▸ **Job A**
In the passage on Serial Attach SCSI, how many x4 SAS ports does the LSI SAS6160 switch have?

Start of Quoted passage

Serial Attach SCSI (SAS) was the actual successor to SCSI. FC co-existed with SCSI, absorbing the high-end, but never encroached on the lower end of SCSI, which in turn was above IDE/ATA/SATA. SAS from the beginning was announced as dual-ported, while SATA was single port. The intent was to support more complex storage systems, with redundant paths and multiple hosts.

LSI 1078

Apparently the first generation SAS did not implement dual-port across all components. This is not unusual as the capabilities that were in the first gneration were sufficiently useful, and it is important to establish both an infrastructure of component suppliers and a demand base as well. Dual-porting now seems to be widely available.

Switching is not part of the SAS specification, but it is possible to implement this into the SAS environment. The new LSI SAS6160 switch has 16 x4 SAS ports.

LSI 1078

Zoning is a SAS 6Gpbs feature, and is necessary to implement SAN type storage environment. While it is absolutely essentail the critical transaction processing database servers and data warehouse DSS servers have dedicated storage, zoning is still useful.

LSI 1078

The LSI switch might first be widely deployed with blade systems. But the application we are interested in is clustered OLTP database systems.

LSI 1078

Clustering

The key functionality provided by SAN systems is Windows clustering support. Clustering is the simplest and most popular method of providing high availability. It used to be possible to clustered using direct-attach SCSI storage with two hosts on the SCSI bus, even though this is impractical for large storage systems. Microsoft later removed support for this mode. More recently, Microsoft added shared nothing clusters, but this still required the storage system to handle replication? The other alternative, database mirroring is not simple to implement for multi-database applications.

End of Quoted passage
Start of The records

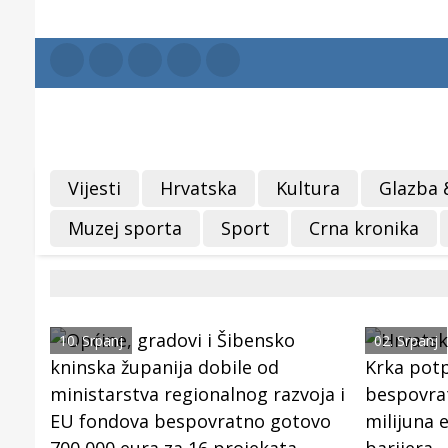
Vijesti
Hrvatska
Kultura
Glazba 
Muzej sporta
Sport
Crna kronika
10. Srpanj
02. Srpanj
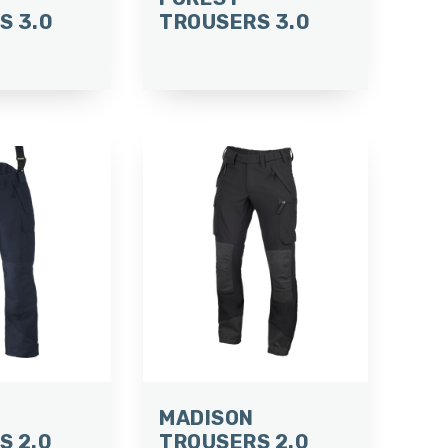
S 3.0
TROUSERS 3.0
MADISON
S 2.0
TROUSERS 2.0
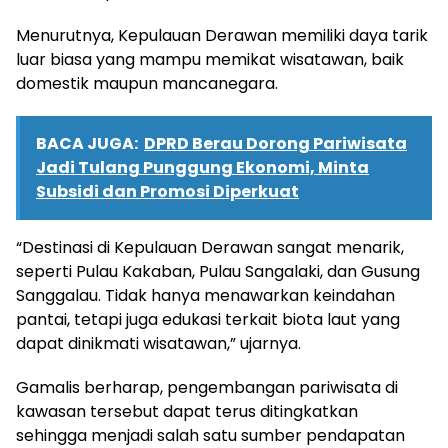
Menurutnya, Kepulauan Derawan memiliki daya tarik
luar biasa yang mampu memikat wisatawan, baik
domestik maupun mancanegara.
BACA JUGA:
DPRD Berau Dorong Pariwisata
Jadi Tulang Punggung Ekonomi, Minta
Subsidi dan Promosi Diperkuat
“Destinasi di Kepulauan Derawan sangat menarik,
seperti Pulau Kakaban, Pulau Sangalaki, dan Gusung
Sanggalau. Tidak hanya menawarkan keindahan
pantai, tetapi juga edukasi terkait biota laut yang
dapat dinikmati wisatawan,” ujarnya.
Gamalis berharap, pengembangan pariwisata di
kawasan tersebut dapat terus ditingkatkan
sehingga menjadi salah satu sumber pendapatan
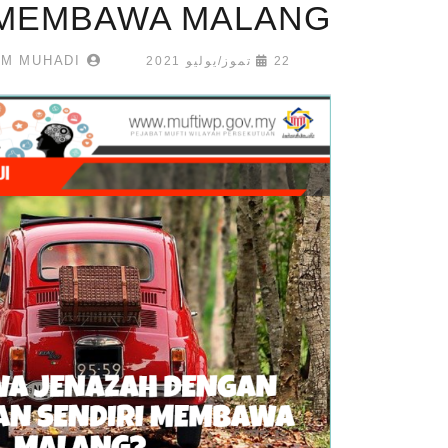
MEMBAWA MALANG?
MUHAMMAD SHAHRULNIZAM MUHADI
22 تموز/يوليو 2021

End of The records

▸ **Job B**
Rewrite the records as a JSON list of strings, one string per line and with blank lines omitted. Begin at the start of the records, stop after the line containing "TROUSERS 2.0", and leave the pictures out.

▸ **Written answer A**
16

▸ **Written answer B**
[
  "Vijesti",
  "Hrvatska",
  "Kultura",
  "Glazba ",
  "Muzej sporta",
  "Sport",
  "Crna kronika",
  "10. Srpanj",
  "02. Srpanj",
  "S 3.0",
  "TROUSERS 3.0",
  "MADISON",
  "S 2.0",
  "TROUSERS 2.0"
]